Task objective
Each line in the records below, from the one that contains "ring mcp: (1128, 834)" to the one that contains "pinky tip: (1113, 795)", should be reproduced exactly, the first and last included.

Data to examine
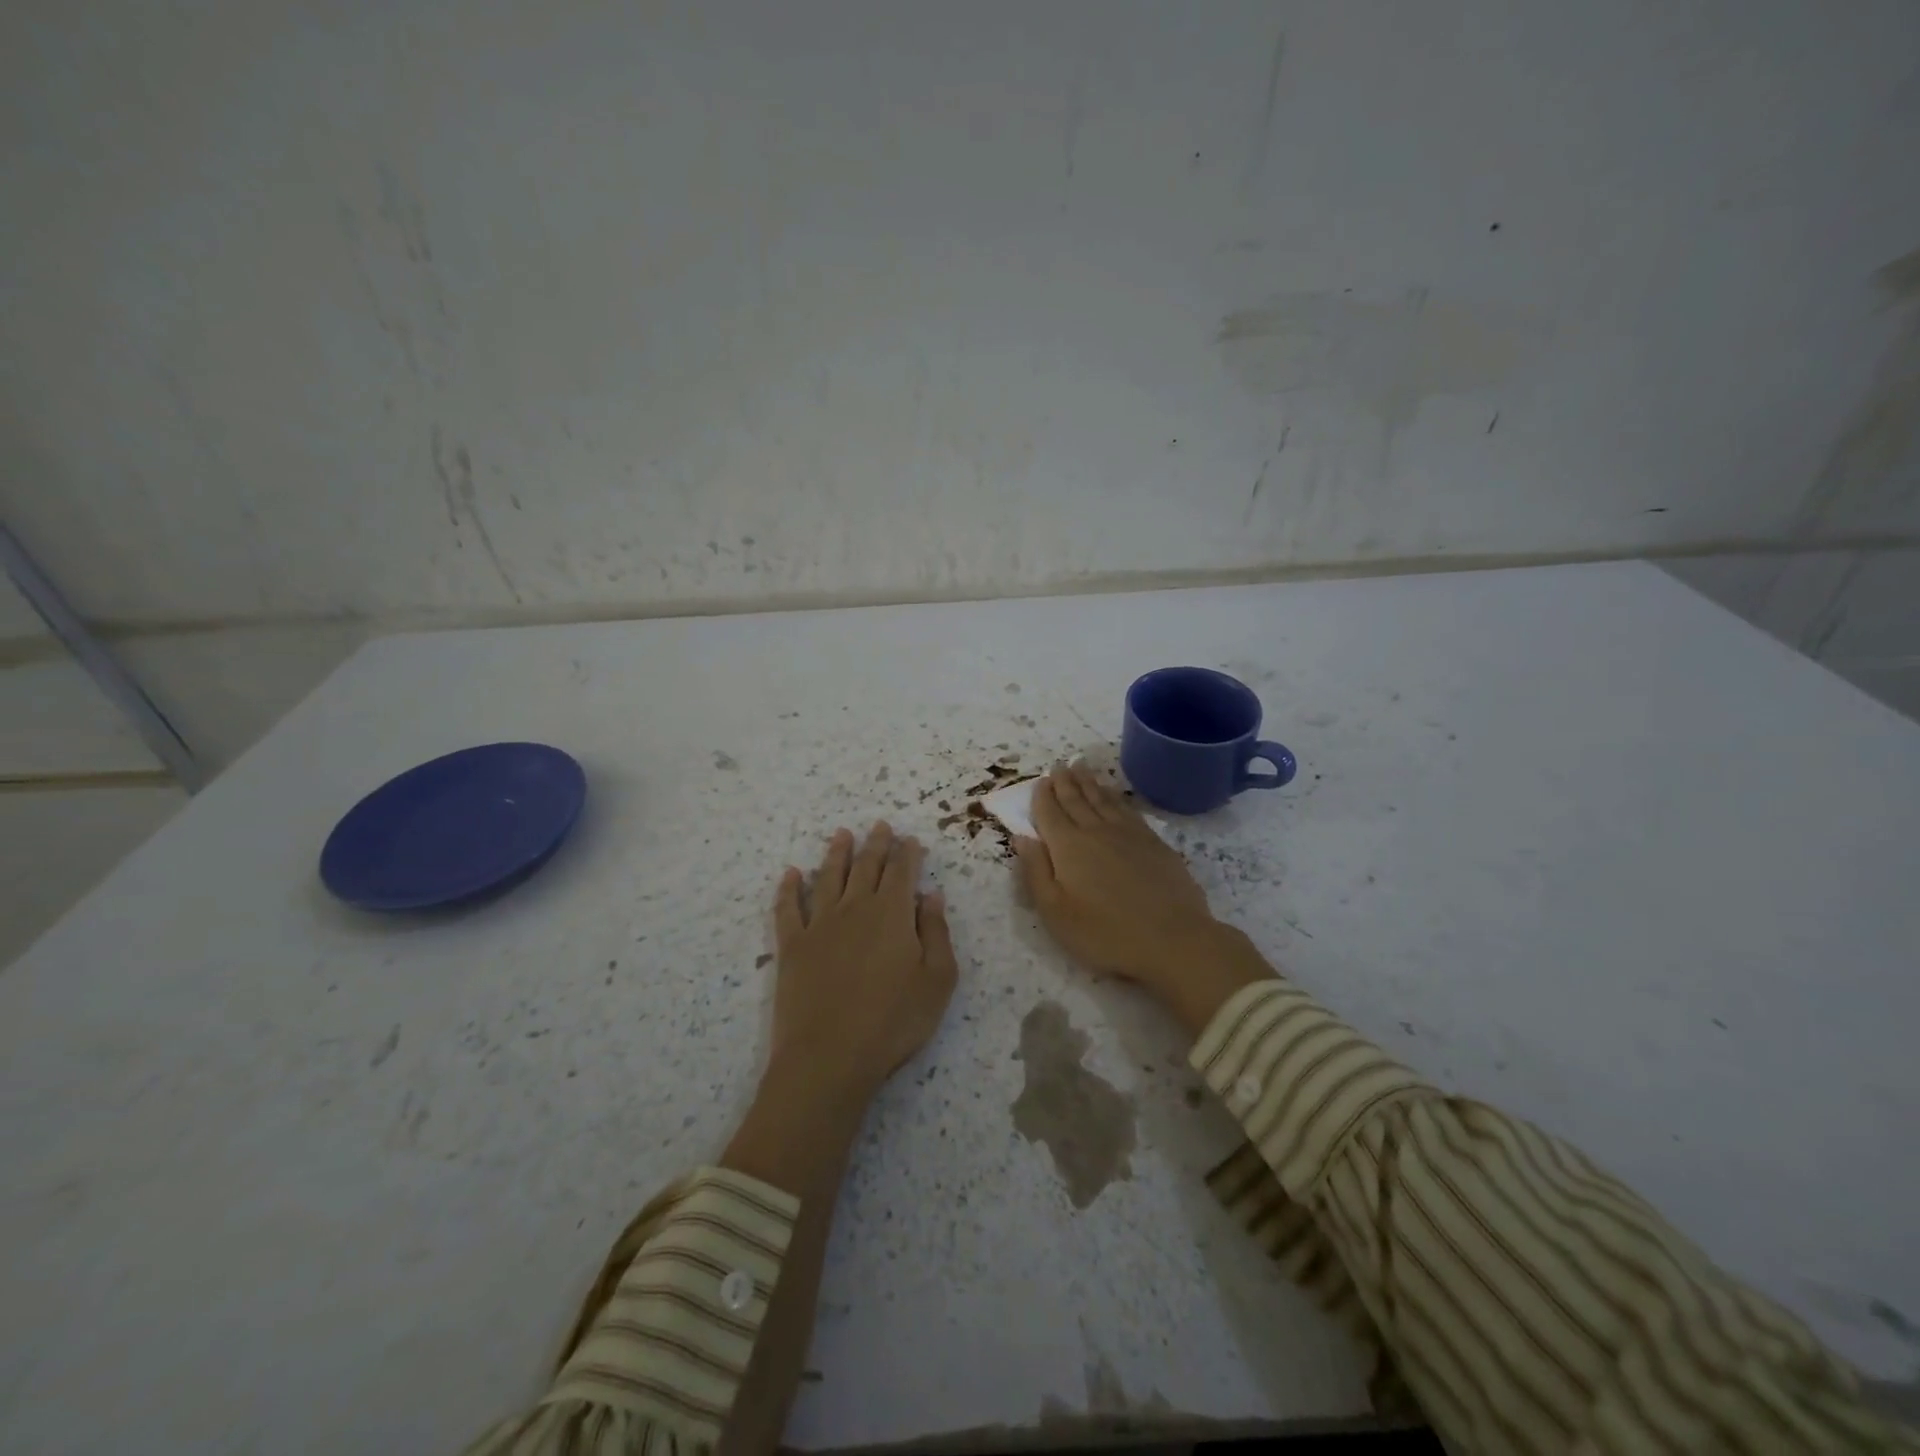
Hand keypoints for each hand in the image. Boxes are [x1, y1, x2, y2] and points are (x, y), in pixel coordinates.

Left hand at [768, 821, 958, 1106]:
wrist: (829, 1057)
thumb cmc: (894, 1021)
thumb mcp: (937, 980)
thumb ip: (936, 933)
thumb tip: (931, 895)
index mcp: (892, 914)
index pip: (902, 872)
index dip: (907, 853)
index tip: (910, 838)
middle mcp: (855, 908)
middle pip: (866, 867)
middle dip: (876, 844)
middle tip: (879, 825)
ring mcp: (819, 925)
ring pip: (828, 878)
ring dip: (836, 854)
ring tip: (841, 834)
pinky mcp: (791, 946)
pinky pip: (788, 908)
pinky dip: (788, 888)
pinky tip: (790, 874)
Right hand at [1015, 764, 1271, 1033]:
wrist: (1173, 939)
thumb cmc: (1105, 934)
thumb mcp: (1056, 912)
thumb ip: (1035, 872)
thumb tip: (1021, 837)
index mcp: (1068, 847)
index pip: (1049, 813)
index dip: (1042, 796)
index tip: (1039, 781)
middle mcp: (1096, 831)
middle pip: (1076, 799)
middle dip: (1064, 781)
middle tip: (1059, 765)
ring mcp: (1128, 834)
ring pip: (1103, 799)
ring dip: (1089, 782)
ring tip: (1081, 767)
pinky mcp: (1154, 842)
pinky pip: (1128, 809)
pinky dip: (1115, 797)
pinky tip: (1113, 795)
---
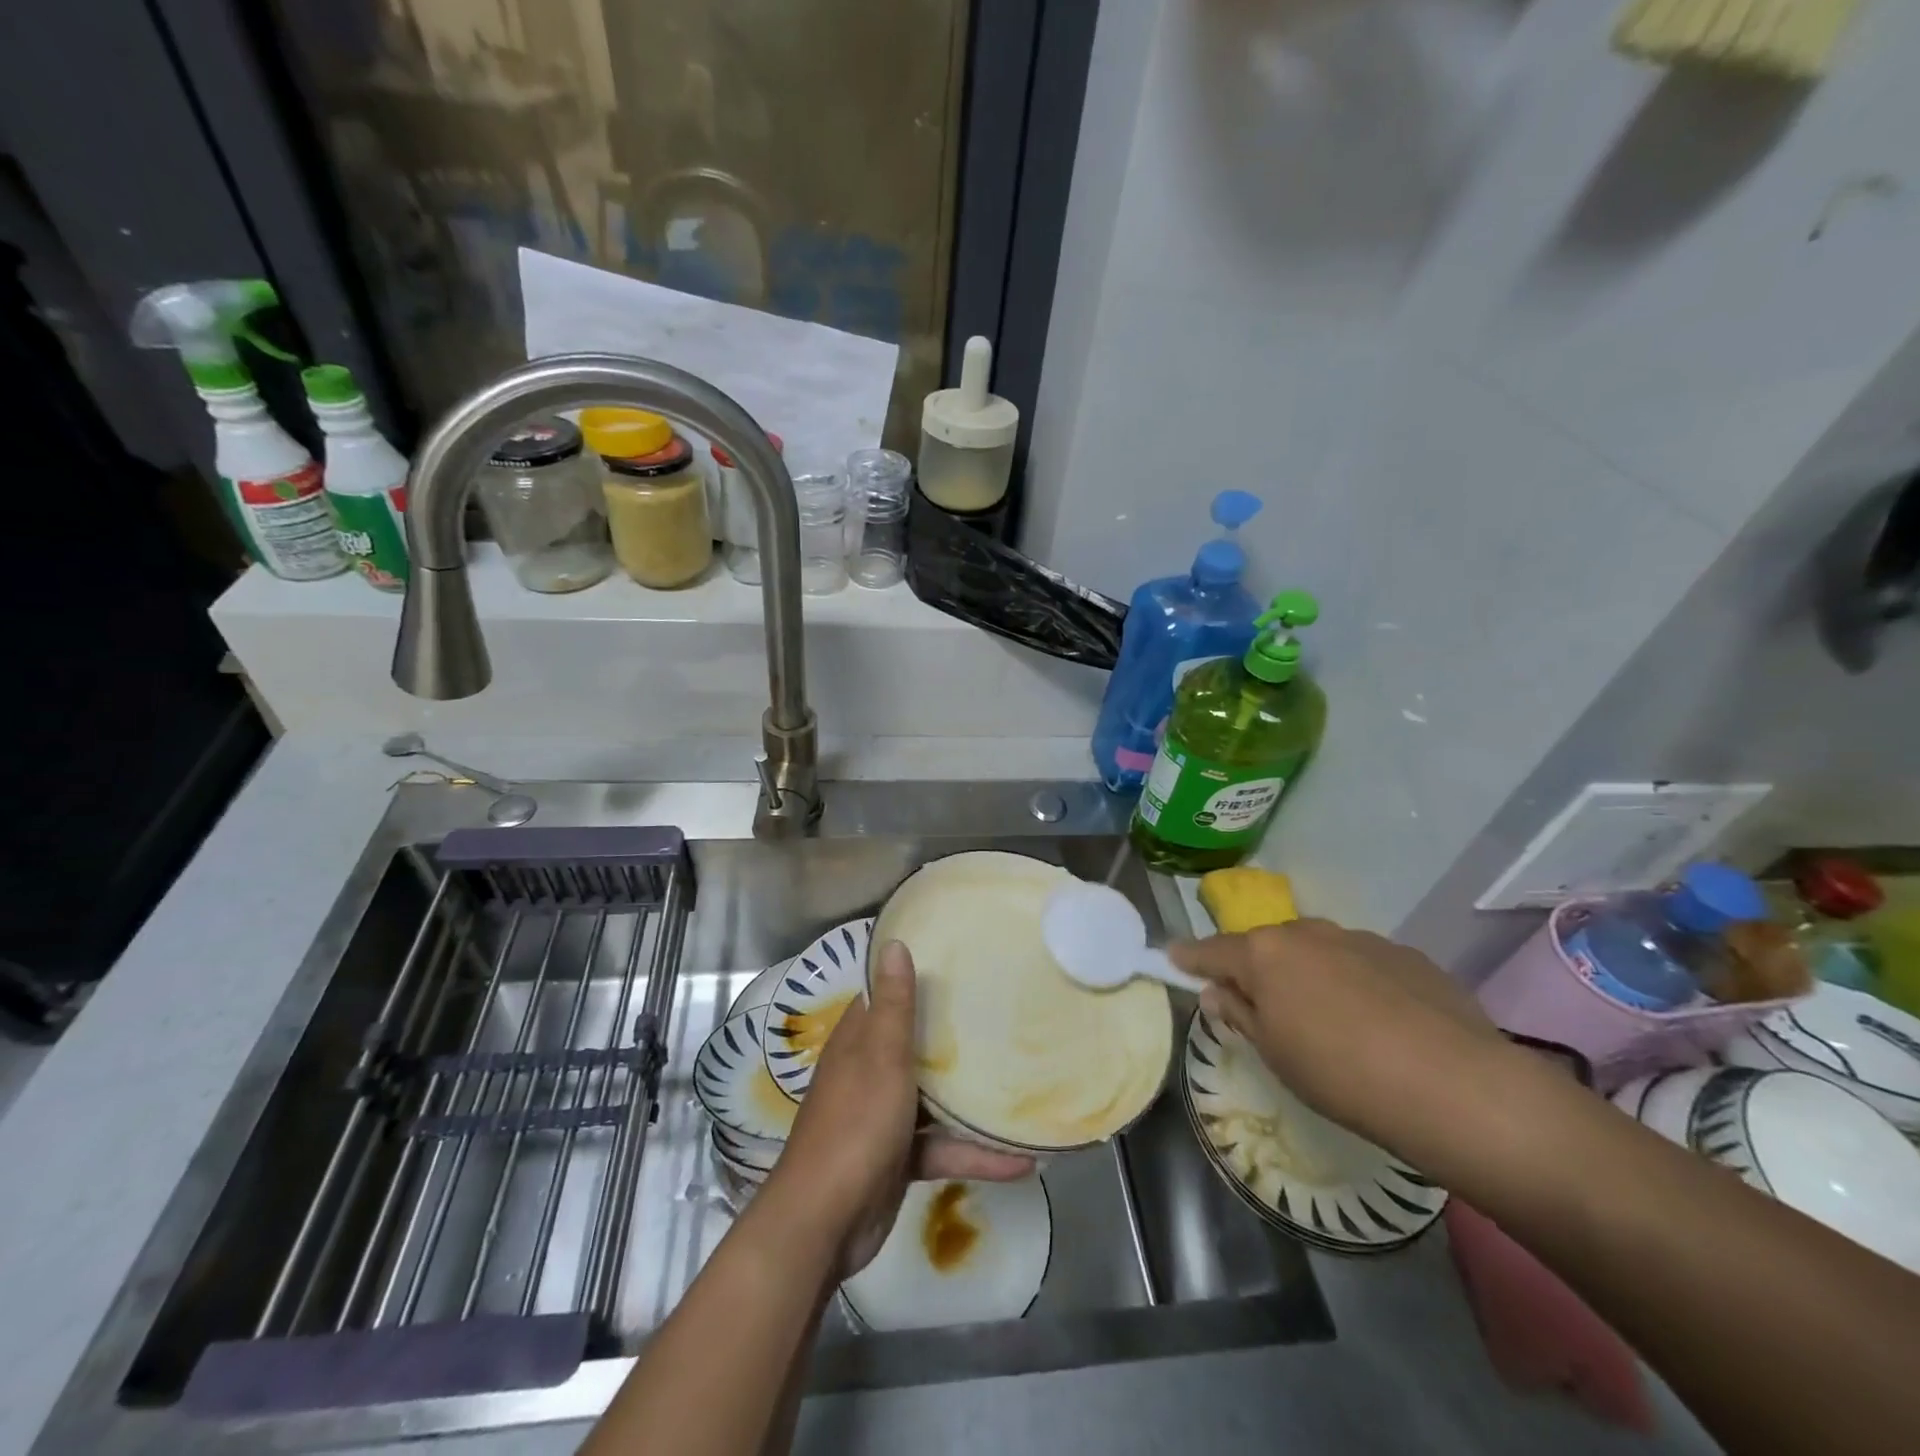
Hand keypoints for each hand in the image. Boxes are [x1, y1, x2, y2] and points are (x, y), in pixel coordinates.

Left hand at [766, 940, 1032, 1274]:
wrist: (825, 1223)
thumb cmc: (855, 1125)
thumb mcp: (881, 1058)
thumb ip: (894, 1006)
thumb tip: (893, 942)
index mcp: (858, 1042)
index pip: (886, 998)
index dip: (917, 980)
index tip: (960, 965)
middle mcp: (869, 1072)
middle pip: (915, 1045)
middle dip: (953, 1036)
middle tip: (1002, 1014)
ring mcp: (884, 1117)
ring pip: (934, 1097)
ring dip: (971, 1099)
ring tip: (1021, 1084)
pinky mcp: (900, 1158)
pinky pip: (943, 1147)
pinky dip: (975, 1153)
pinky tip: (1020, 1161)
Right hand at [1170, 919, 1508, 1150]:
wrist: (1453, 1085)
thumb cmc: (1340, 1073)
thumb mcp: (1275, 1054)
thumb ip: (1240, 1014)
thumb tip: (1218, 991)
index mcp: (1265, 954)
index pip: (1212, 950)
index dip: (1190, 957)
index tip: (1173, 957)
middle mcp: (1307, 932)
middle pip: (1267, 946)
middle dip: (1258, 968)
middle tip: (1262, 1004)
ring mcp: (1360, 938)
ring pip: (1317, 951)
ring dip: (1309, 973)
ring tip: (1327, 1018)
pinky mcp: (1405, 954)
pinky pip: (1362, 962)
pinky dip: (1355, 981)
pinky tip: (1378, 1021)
==
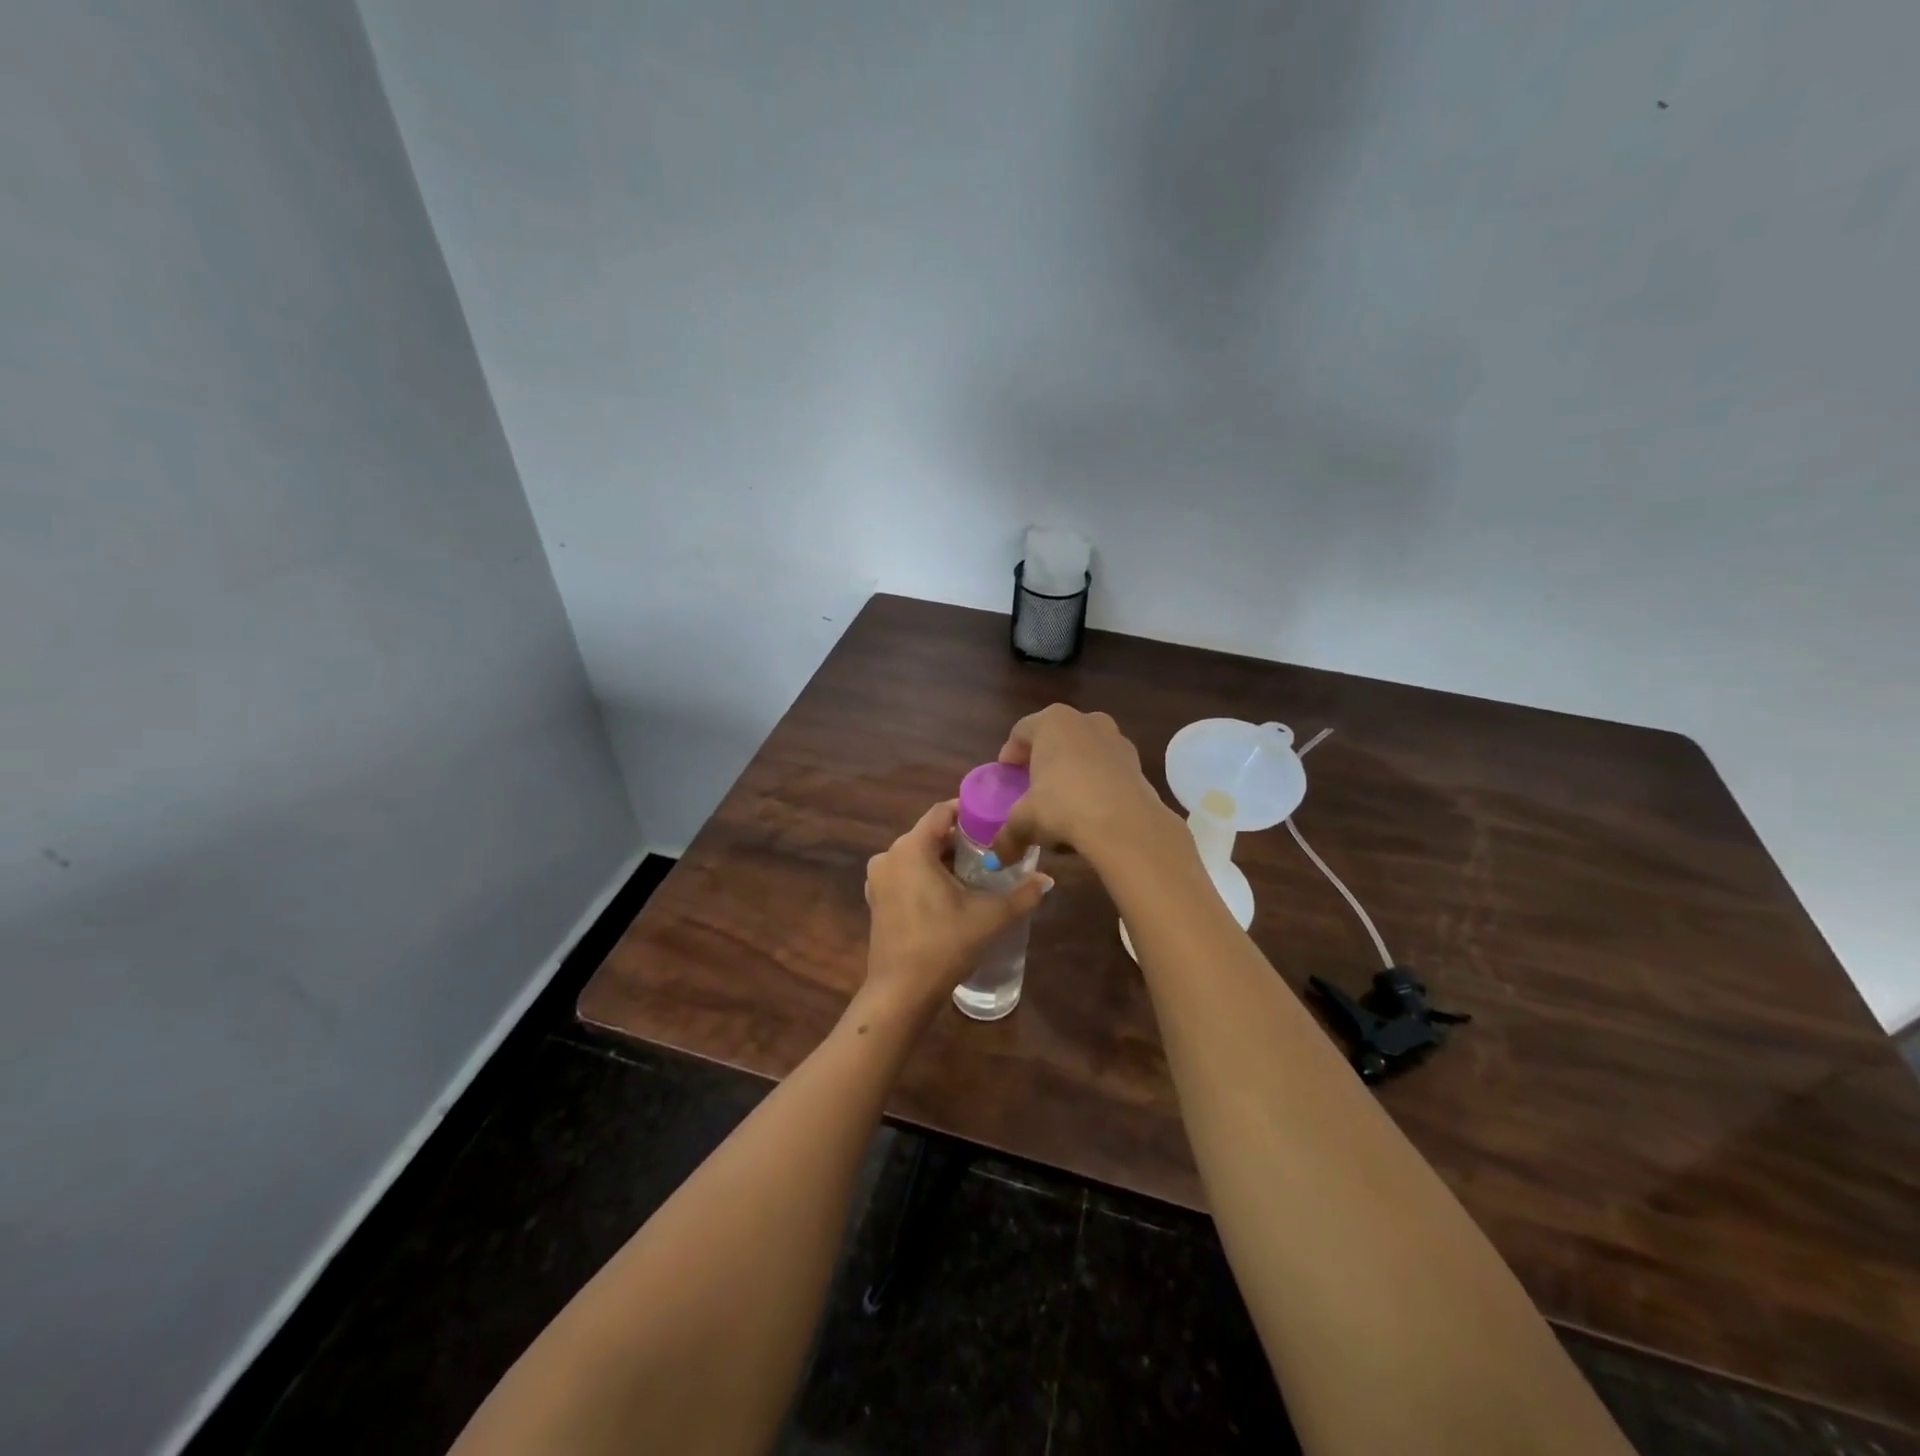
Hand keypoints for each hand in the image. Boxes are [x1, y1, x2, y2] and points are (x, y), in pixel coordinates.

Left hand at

Result of the exercise
ring mcp: (1128, 834)
ring pip: (1103, 799)
ring dip: (1089, 782)
ring tip: (1081, 767)
pinky mcp: (1154, 842)
pinky pip: (1128, 809)
pinky dip: (1115, 797)
pinky tip: (1113, 795)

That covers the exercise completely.